Single by Kyōko Takada
- Language: Japanese
- English title: Everyone's in a Dream
- A-side: "Minna Yume no Naka"
- B-side: "Mimi no Ushiro de"
- Released: March 1, 1969
- Genre: Kayokyoku
- Length: 3:11
- Label: King Records
- Songwriter: Kuranosuke Hamaguchi [ja]

Kyōko Takada singles chronology
|  | "Minna Yume no Naka (みんな夢の中)" (1969) | "Gondola Maka se (ゴンドラまかせ)" (1969) |

= Minna Yume no Naka =

Song and single by Kyōko Takada

"Minna Yume no Naka" (みんな夢の中; Everyone's in a Dream) is a Japanese song and single by Kyōko Takada released in 1969.

==Background and release==
Takada had been part of a band, The Mikes, when they disbanded in 1967. Takada was then convinced to join a singing competition by a friend where she won, and was signed by King Records.

After being signed, composer Kuranosuke Hamaguchi gave her the lyrics to the song, and she said she was deeply moved.
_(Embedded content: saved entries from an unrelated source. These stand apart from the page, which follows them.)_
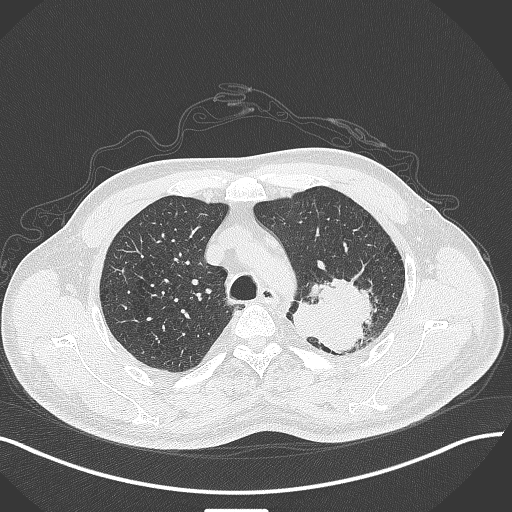
Chest CT, one axial slice; position 328 of 429 along the scan axis; reconstruction kernel B70f; 120 kVp; lung window (W 1500 / L -600 HU); 1 mm slice thickness; 512 × 512 image matrix. Patient: male, 55 years. Case-level facts recorded for this patient, not image findings: clinical TNM (as recorded): T3 N0 M1c.
Outlined on this slice (bounding box drawn by a radiologist):
- lung tumour (recorded histology: adenocarcinoma): box from (x=293, y=272) to (x=375, y=354) px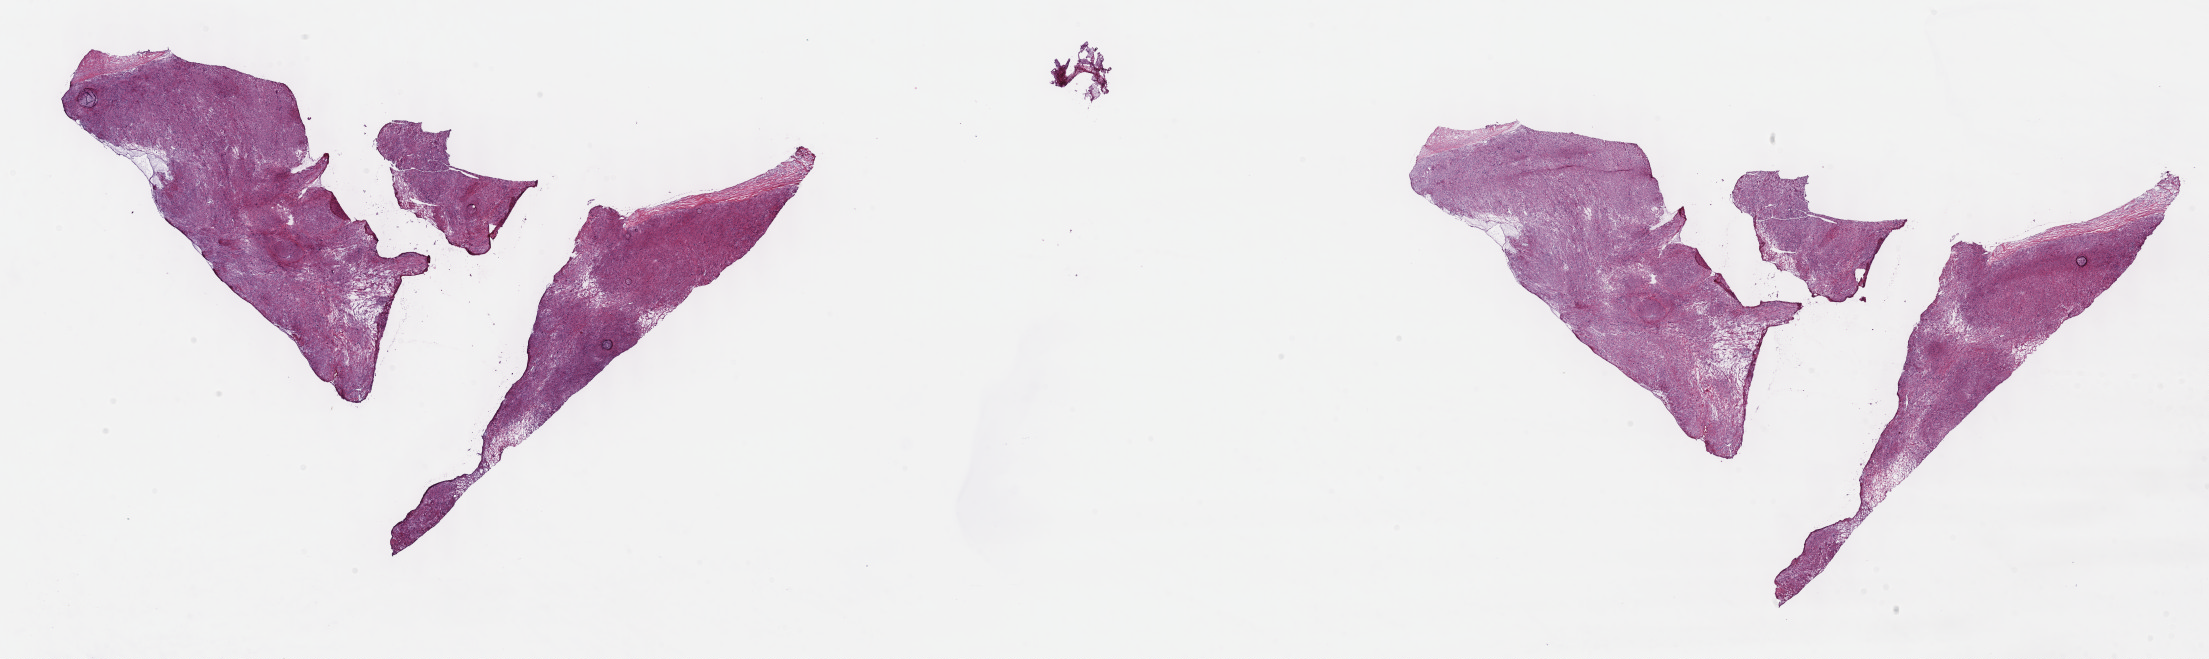
Digitized Hematoxylin and eosin (H&E) stained tissue section (whole slide), a low-resolution overview of the entire scanned area, about 35.7 x 10.7 mm (slide scanned at 40x); frozen section; sample: primary tumour, retroperitoneum and peritoneum. Female patient; age at initial diagnosis 63 years. Composition of this section per pathologist review: tumour cells 100%, tumour nuclei 80%.
Diagnosis: Leiomyosarcoma, NOS.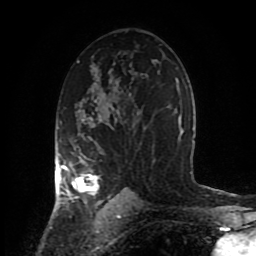
Breast MRI (dynamic contrast-enhanced), one axial slice. Slice 53 of 80 in the series (ordered by position). Cropped to one breast. Dynamic contrast-enhanced series, time point 2 of 8 at this slice position (early post-contrast). 1.5 T. TE 4.2 ms, TR 7 ms. 256 × 256 image matrix, field of view 170 × 170 mm. Female patient.
Annotated regions visible in this slice (semi-automatically segmented with operator editing):
- enhancing-tissue mask used for the functional tumour volume (all voxels passing the contrast-enhancement thresholds inside the analysis volume; usually the tumour): bounding box <58,100,120,206> (left, top, right, bottom; pixels)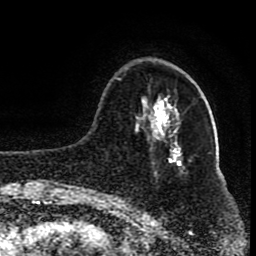
Breast MRI (dynamic contrast-enhanced), one axial slice. Slice 27 of 80 in the series (ordered by position). Cropped to one breast. Dynamic contrast-enhanced series, time point 2 of 8 at this slice position (early post-contrast). 1.5 T. TE 4.2 ms, TR 7 ms. 2 mm slice thickness. 256 × 256 image matrix, field of view 165 × 165 mm. Female patient.
Annotated regions visible in this slice (semi-automatic segmentation, software-assisted and operator-edited):
- enhancing-tissue mask used for the functional tumour volume (all voxels passing the contrast-enhancement thresholds inside the analysis volume; usually the tumour): bounding box <106,78,178,196> (left, top, right, bottom; pixels)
Takada had to record the song many times, with Hamaguchi encouraging her to sing it differently from each previous take. As the recording session went on, Takada struggled, confused as to what he wanted, but Hamaguchi decided to use her last recording of the song as the final version.

The song was released on March 1, 1969. Later, in 1977, Takada re-recorded the song and it was featured on her 1978 album "Kyōko Takada: All Her Charms".

==Reception==
The song was received well, with it peaking at no.17 on the Oricon Charts, and remaining on the charts well into the summer of that year.

The song sold half a million copies by July 1969, and its long lasting success that year led Takada to be invited to perform on the Kōhaku Uta Gassen.

==Awards==
1969:

New Artist Award (Note: She won this award for this song.) - 11th Japan Record Awards
==In popular media==
"Minna Yume no Naka" had a short film dedicated to it in the short film collection "Tokyo Rhapsody". It has also been used in 1992s "Everyone's in a Dream ~ A Tale of a Fake Hamakura" (Note: みんな夢の中～ある偽ハマクラ伝), "Takeda Tetsuya no Shōwa wa kagayaiteita", 2015s The Actor, and more.
==Covers==
The song has been covered by many singers, including Sizzle Ohtaka, Kaori Kozai, Saori Yuki, Harumi Miyako, and more.